474 F.Supp. at 225-26.

Therefore, after careful review of the Rules of Professional Conduct, the applicable case law, and the particular facts of this case, and after considering the duties of loyalty that Arnold & Porter owed to both Drummond and AmSouth, as well as the fact that Arnold & Porter did not by its own actions create the conflict of interest, we hold that Arnold & Porter did not act improperly in withdrawing from its representation of AmSouth and continuing its representation of Drummond. We do point out, however, that the record indicates that Arnold & Porter has not yet made a formal appearance in Jefferson Circuit Court on behalf of Drummond. Our holding in this case should in no way be interpreted as an indication by this Court that Arnold & Porter should be permitted to appear in Jefferson Circuit Court in the absence of the proper introduction and recommendation by a member of the Board of Commissioners of the Alabama State Bar. See Rule 7 (“Admission of Non-resident Attorneys Pro Hac Vice”), Rules Governing Admission to the Alabama State Bar.

WRIT DENIED.

HORNSBY, C.J., and MADDOX, ALMON, SHORES, ADAMS, STEAGALL, KENNEDY and INGRAM, JJ., concur.

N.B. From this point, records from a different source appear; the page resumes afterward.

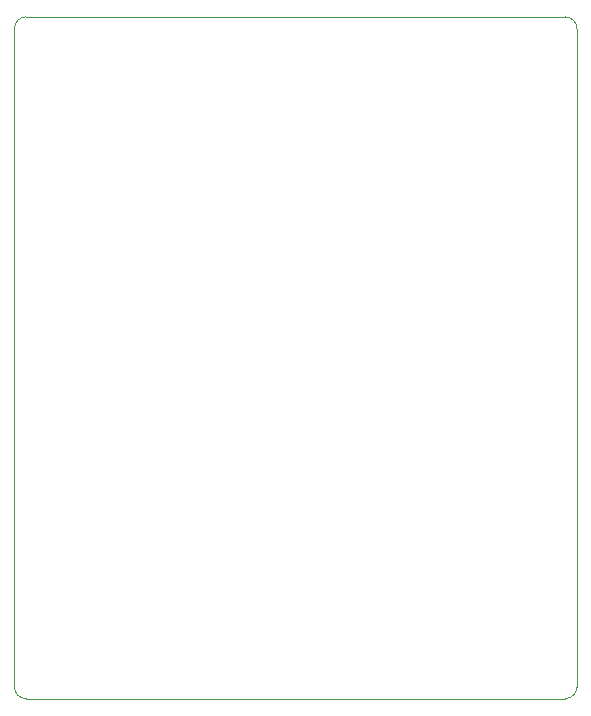
<source format=gbr>
%TF.GenerationSoftware,KiCad,Pcbnew,(5.1.7)-1*%
%TF.CreationDate,2020-10-27T23:28:53+01:00*%
%TF.ProjectId,f1c100s,66316331-3030-4732-9e6b-696361645f70,rev?*%
%TF.SameCoordinates,Original*%
%TF.FileFunction,Profile,NP*%
%FSLAX46Y46*%
G04 Gerber Fmt 4.6, Leading zero omitted, Abs format (unit mm)*
G04 Created by KiCad (PCBNEW (5.1.7)-1) date 2020-10-27 23:28:53*
%MOMM*%
%LPD*%
G01*
G04 APERTURE LIST*
%TA.AperFunction,Profile*%
%ADD10C,0.050000*%
%TD*%
G04 APERTURE END LIST*
D10*
X193908680Y-99821679D02*
G75*
G02*
X192905059Y-100825300I-1003621J0D01*
G01*
X147284440Y-43093319D02*
X192902519Y-43093319D01*
X192902519Y-43093319D02*
G75*
G02*
X193906140Y-44096940I0J-1003621D01*
G01*
X193908680Y-99821679D02*
X193906140Y-44096940D01*
X147282221Y-100825300D02*
G75*
G02*
X146278600Y-99821679I0J1003621D01*
G01*
X192905059Y-100825300D02*
X147282221Y-100825300D01*
X146280819Y-44096940D02*
X146278600Y-99821679D01*
X146280819Y-44096940D02*
G75*
G02*
X147284440Y-43093319I1003621J0D01*
G01*
M02*

</source>
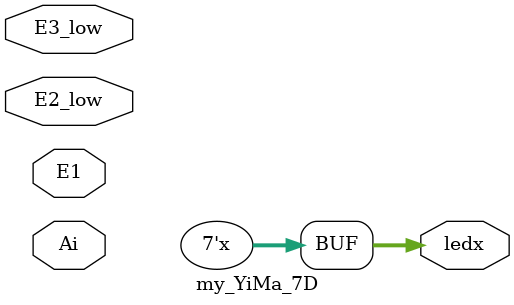
<source format=v>
module my_YiMa_7D(Ai,E1,E2_low,E3_low,ledx);
  
  input [3:0] Ai;
  input  E1;               //高电平有效使能端
  input  E2_low;           //低电平有效使能端
  input  E3_low;           //低电平有效使能
  
  reg a,b,c,d,e,f,g;
  reg [15:0] Y;
  
  
  output reg [6:0] ledx;
  
   
  
always @ (Ai or E1 or E2_low or E2_low) begin
  if(E1 && ~E2_low && ~E3_low)
    case(Ai)
	 4'b0000: Y =16'b1111_1111_1111_1110;
	 4'b0001: Y =16'b1111_1111_1111_1101;
	 4'b0010: Y =16'b1111_1111_1111_1011;
	 4'b0011: Y =16'b1111_1111_1111_0111;
	 4'b0100: Y =16'b1111_1111_1110_1111;
	 4'b0101: Y =16'b1111_1111_1101_1111;
	 4'b0110: Y =16'b1111_1111_1011_1111;
	 4'b0111: Y =16'b1111_1111_0111_1111;
	 4'b1000: Y =16'b1111_1110_1111_1111;
	 4'b1001: Y =16'b1111_1101_1111_1111;
	 4'b1010: Y =16'b1111_1011_1111_1111;
	 4'b1011: Y =16'b1111_0111_1111_1111;
	 4'b1100: Y =16'b1110_1111_1111_1111;
	 4'b1101: Y =16'b1101_1111_1111_1111;
	 4'b1110: Y =16'b1011_1111_1111_1111;
	 4'b1111: Y =16'b0111_1111_1111_1111;
	 default: Y =16'b1111_1111_1111_1111;
    endcase 
  else
    Y =16'b1111_1111_1111_1111;
  
  if(!(Y[0] && Y[2] && Y[3] && Y[5] && Y[6] && Y[7] && Y[8] && Y[9]))
    a <= 1'b1;
  if(Y[0] && Y[2] && Y[3] && Y[5] && Y[6] && Y[7] && Y[8] && Y[9])
    a <= 1'b0;
	 
  if(!(Y[0] && Y[1] && Y[2] && Y[3] && Y[4] && Y[7] && Y[8] && Y[9]))
    b <= 1'b1;
  if(Y[0] && Y[1] && Y[2] && Y[3] && Y[4] && Y[7] && Y[8] && Y[9])
    b <= 1'b0;
	 
  if(!(Y[0] && Y[1] && Y[3] && Y[4] && Y[5] && Y[6] && Y[7] && Y[8] && Y[9]))
    c <= 1'b1;
  if(Y[0] && Y[1] && Y[3] && Y[4] && Y[5] && Y[6] && Y[7] && Y[8] && Y[9])
    c <= 1'b0;
  
  if(!(Y[0] && Y[2] && Y[3] && Y[5] && Y[6] && Y[8] && Y[9]))
    d <= 1'b1;
  if(Y[0] && Y[2] && Y[3] && Y[5] && Y[6] && Y[8] && Y[9])
    d <= 1'b0;
  
  if(!(Y[0] && Y[2] && Y[6] && Y[8]))
    e <= 1'b1;
  if(Y[0] && Y[2] && Y[6] && Y[8])
    e <= 1'b0;
  
  if(!(Y[0] && Y[4] && Y[5] && Y[6] && Y[8] && Y[9]))
    f <= 1'b1;
  if(Y[0] && Y[4] && Y[5] && Y[6] && Y[8] && Y[9])
    f <= 1'b0;
  
  if(!(Y[2] && Y[3] && Y[4] &&Y[5] && Y[6] && Y[8] && Y[9]))
    g <= 1'b1;
  if(Y[2] && Y[3] && Y[4] &&Y[5] && Y[6] && Y[8] && Y[9])
    g <= 1'b0;
  

  ledx = {g,f,e,d,c,b,a};
  
  
end  
  
  
  
  



endmodule
</source>
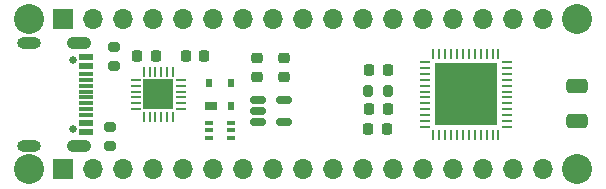
<source format=gts>
G04 #@! TF.GenerationSoftware,KiCad,Pcbnew,(6.0.5)*
G04 #@! TF.CreationDate,2022-08-14T17:30:35+10:00*
G04 #@! TF.ProjectId,ESP32 PicoDev,45535033-3220-4506-9963-6f4465762e6b,rev?*
G04 #@! TF.SameCoordinates,Original*
G04 #@! TF.FileFunction,Soldermask,Top*
G04 #@! TF.FilePolarity,Negative*
%FSLAX46Y46*%
G04 Gerber Fmt 4.6, Leading zero omitted, Abs format (unit mm)*
G04 Created by KiCad (PCBNEW (6.0.5)) date 2022-08-14 17:30:35*
%MOMM*%
%LPD*%
G01*
G04 APERTURE LIST*
G04 Aperture macros list*
%AMRoundRect*
0 Rectangle with rounded corners*
0 $1 Rounding radius*
0 $2 $3 $4 $5 $6 $7 $8 $9 X,Y pos of 4 corners*
0 Add a 4 corners polygon primitive as box body*
4,1,4,$2,$3,$4,$5,$6,$7,$8,$9,$2,$3,0*
0 Add four circle primitives for the rounded corners*
1,1,$1+$1,$2,$3*
1,1,$1+$1,$4,$5*
1,1,$1+$1,$6,$7*
1,1,$1+$1,$8,$9*
0 Add four rect primitives between the rounded corners*
20,1,$1+$1,$2,$3,$4,$5,0*
20,1,$1+$1,$4,$5,$6,$7,0*
20,1,$1+$1,$6,$7,$8,$9,0*
20,1,$1+$1,$8,$9,$2,$3,0*%
G04 Aperture macros list end*
%ADD10C,0.650000*%
%ADD11R,1.150000X0.600000*%
%ADD12R,1.150000X0.300000*%
%ADD13O,2.100000X1.050000*%
%ADD14O,2.000000X1.000000*%
%ADD15RoundRect,0.150000X-0.512500X-0.150000X0.512500X-0.150000X0.512500X0.150000X-0.512500X0.150000X0*%
%ADD16RoundRect,0.276000X-0.634000X0.324000X-0.634000X-0.324000X0.634000X-0.324000X0.634000X0.324000X0*%
%ADD17RoundRect,0.225000X0.250000X-0.225000X0.250000X0.225000X-0.250000X0.225000X-0.250000X-0.225000X0*%
%ADD18R,1.000000X0.700000*%
%ADD19R,0.600000X0.700000*%
%ADD20R,0.650000X0.400000*%
%ADD21RoundRect,0.225000X-0.225000X-0.250000X0.225000X-0.250000X0.225000X0.250000X-0.225000X0.250000X0*%
%ADD22RoundRect,0.200000X0.200000X0.275000X-0.200000X0.275000X-0.200000X-0.275000X0.200000X-0.275000X0*%
%ADD23RoundRect,0.062500X0.350000X0.062500X-0.350000X0.062500X-0.350000X-0.062500X0.350000X-0.062500X0*%
%ADD24RoundRect,0.062500X0.062500X0.350000X-0.062500X0.350000X-0.062500X-0.350000X0.062500X-0.350000X0*%
%ADD25R,2.600000X2.600000*%
%ADD26C,2.540000*%
%ADD27RoundRect,0.200000X-0.275000X0.200000X-0.275000X-0.200000X0.275000X-0.200000X0.275000X0.200000X0*%
%ADD28RoundRect,0.062500X0.337500X0.062500X-0.337500X0.062500X-0.337500X-0.062500X0.337500X-0.062500X0*%
%ADD29RoundRect,0.062500X0.062500X0.337500X-0.062500X0.337500X-0.062500X-0.337500X0.062500X-0.337500X0*%
%ADD30R,5.300000X5.300000*%
%ADD31RoundRect,0.200000X0.275000X-0.200000X0.275000X0.200000X-0.275000X0.200000X-0.275000X-0.200000X0*%
%ADD32R,1.700000X1.700000*%
%ADD33O,1.700000X1.700000*%
G04 APERTURE END LIST*
D10*
X129136000Y-88825000D03*
X129136000Y-94605000D03*
D11*
X130211000Y-88515000D03*
X130211000Y-89315000D03*
D12*
X130211000Y-90465000D03*
X130211000Y-91465000D03*
X130211000Y-91965000D03*
X130211000Y-92965000D03*
D11*
X130211000Y-94915000D03*
X130211000Y-94115000D03*
D12*
X130211000Y-93465000D03*
X130211000Y-92465000D03*
X130211000Y-90965000D03*
X130211000Y-89965000D03*
D13*
X129636000Y-87395000D03*
D14*
X125456000Y-87395000D03*
X125456000Y-96035000D03*
D13*
X129636000Y-96035000D03*
D15*
X144765500Y-92162000D03*
X144765500Y-93112000D03*
X144765500Y-94062000D03*
X147040500Y-94062000D03*
X147040500Y-92162000D03*
D16*
X171811000Y-93937000D03*
X171811000Y-91017000D03*
D17*
X144760000Y-90204000D03*
X144760000Y-88654000D03*
D18*
X140835000Y-92715000D03*
D19*
X142535000Y-92715000D03*
X142535000Y-90715000D03*
X140635000Y-90715000D03*
D20*
X142535000Y-95413000D03*
X142535000Y-94763000D03*
X142535000Y-94113000D03*
X140635000Y-94113000D03*
X140635000Y-94763000D03*
X140635000Y-95413000D03*
D21*
X138696400Y-88417400D03*
X140246400Y-88417400D03*
D22*
X155809000Y-91461000D03*
X154159000Y-91461000D03*
D23*
X138315500Y-92965000D03*
X138315500Y-92465000D03*
X138315500Y-91965000D03*
X138315500Y-91465000D03*
X138315500Y-90965000D03*
X138315500Y-90465000D03*
D24*
X137628000Y-89777500D03*
X137128000Y-89777500D03*
X136628000Y-89777500D03*
X136128000Y-89777500D03*
X135628000Y-89777500D03*
X135128000Y-89777500D03*
D23*
X134440500Y-90465000D03*
X134440500Y-90965000D03*
X134440500Y-91465000D03*
X134440500Y-91965000D03*
X134440500Y-92465000D03*
X134440500Y-92965000D03*
D24*
X135128000Y-93652500D03*
X135628000Y-93652500D03*
X136128000Y-93652500D03*
X136628000Y-93652500D03*
X137128000Y-93652500D03*
X137628000Y-93652500D03*
D25*
X136378000Y-91715000D03*
D21*
X154246600Y-89660600D03*
X155796600Y-89660600D03*
D26*
X171811000Y-98065000D03*
X125456000Y-85365000D03*
D21*
X154239000Y-92980500D03*
X155789000Y-92980500D03*
D26*
X171811000Y-85365000D03*
D21*
X134581600Y-88417400D03*
X136131600Y-88417400D03*
D27*
X132314000Y-94446000D03*
X132314000Y-96096000D03*
D17*
X147046000Y-90204000D03*
X147046000Y-88654000D03*
D28*
X165863000Y-94465000D03*
X165863000Y-93965000D03*
X165863000Y-93465000D03*
X165863000Y-92965000D03*
X165863000Y-92465000D03*
X165863000Y-91965000D03*
X165863000Y-91465000D03*
X165863000Y-90965000D03*
X165863000Y-90465000D03*
X165863000Y-89965000D03*
X165863000Y-89465000D03*
X165863000Y-88965000D03*
D29*
X165163000Y-88265000D03*
X164663000Y-88265000D03*
X164163000Y-88265000D03*
X163663000Y-88265000D03*
X163163000Y-88265000D03*
X162663000Y-88265000D03*
X162163000Y-88265000D03*
X161663000Y-88265000D03*
X161163000Y-88265000D03*
X160663000Y-88265000D03*
X160163000Y-88265000D03*
X159663000Y-88265000D03*
D28*
X158963000Y-88965000D03*
X158963000Y-89465000D03*
X158963000Y-89965000D03*
X158963000Y-90465000D03*
X158963000Y-90965000D03*
X158963000Y-91465000D03*
X158963000Y-91965000D03*
X158963000Y-92465000D03*
X158963000Y-92965000D03*
X158963000Y-93465000D03*
X158963000Y-93965000D03*
X158963000Y-94465000D03*
D29*
X159663000Y-95165000D03*
X160163000Y-95165000D03*
X160663000Y-95165000D03*
X161163000Y-95165000D03*
X161663000Y-95165000D03*
X162163000Y-95165000D03*
X162663000Y-95165000D03*
X163163000Y-95165000D03*
X163663000Y-95165000D03*
X164163000Y-95165000D03*
X164663000Y-95165000D03*
X165163000Y-95165000D03*
D30*
X162413000Y-91715000D03*
D21*
X154145000Y-94610500D03*
X155695000Y-94610500D03*
D26*
X125456000Y-98065000D03*
D31*
X132588000Y-89344000D03*
X132588000Y-87694000D03*
D32*
X128300800Y-85339600D03*
D33*
X130840800Y-85339600D03*
X133380800Y-85339600D03*
X135920800Y-85339600D03*
X138460800Y-85339600D03*
X141000800Y-85339600D03*
X143540800Y-85339600D03*
X146080800Y-85339600D03*
X148620800Y-85339600D03*
X151160800Y-85339600D03*
X153700800Y-85339600D03*
X156240800Y-85339600D03*
X158780800Y-85339600D03*
X161320800Y-85339600D03*
X163860800Y-85339600D03*
X166400800Y-85339600D03*
X168940800Y-85339600D03*
D32*
X128300800Y-98039600D03*
D33*
X130840800Y-98039600D03*
X133380800Y-98039600D03*
X135920800Y-98039600D03*
X138460800Y-98039600D03*
X141000800Y-98039600D03*
X143540800Y-98039600D03*
X146080800Y-98039600D03*
X148620800Y-98039600D03*
X151160800Y-98039600D03*
X153700800Y-98039600D03*
X156240800Y-98039600D03*
X158780800Y-98039600D03*
X161320800Y-98039600D03*
X163860800Y-98039600D03*
X166400800Y-98039600D03*
X168940800Y-98039600D03*
M02*

</source>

. AmSouth’s complaint identifies the defendants as follows: Drummond Company, Inc., is an Alabama corporation and its subsidiary, Drum-mond Coal Sales, Inc., is a Delaware corporation. Both corporations engage in the business of mining, purchasing, and selling coal. Elbert A. Drummond is on the board of directors of both Drummond Company, Inc., and Drum-mond Coal Sales, Inc., and serves as president of both of those corporations. Elbert A. Drum-mond is also vice-chairman of the board of directors of ABC. Garry N. Drummond is chairman of the board of directors of Drummond Company, Inc., and serves as its chief executive officer. Garry N. Drummond is also on the board of directors of Drummond Coal Sales, Inc., and is chairman of the board of directors of ABC. Joseph E. Nicholls, Jr., is on the board of directors of Drummond Company, Inc., and Drummond Coal Sales, Inc., and serves as a senior vice-president of both corporations. Nic-holls is also a member of the board of directors of ABC. R. Weaver Self is on the board of directors of ABC and serves as one of its senior vice-presidents and as its controller and treasurer. Charles W. Adair is on the board of directors of ABC and serves as its chief executive officer.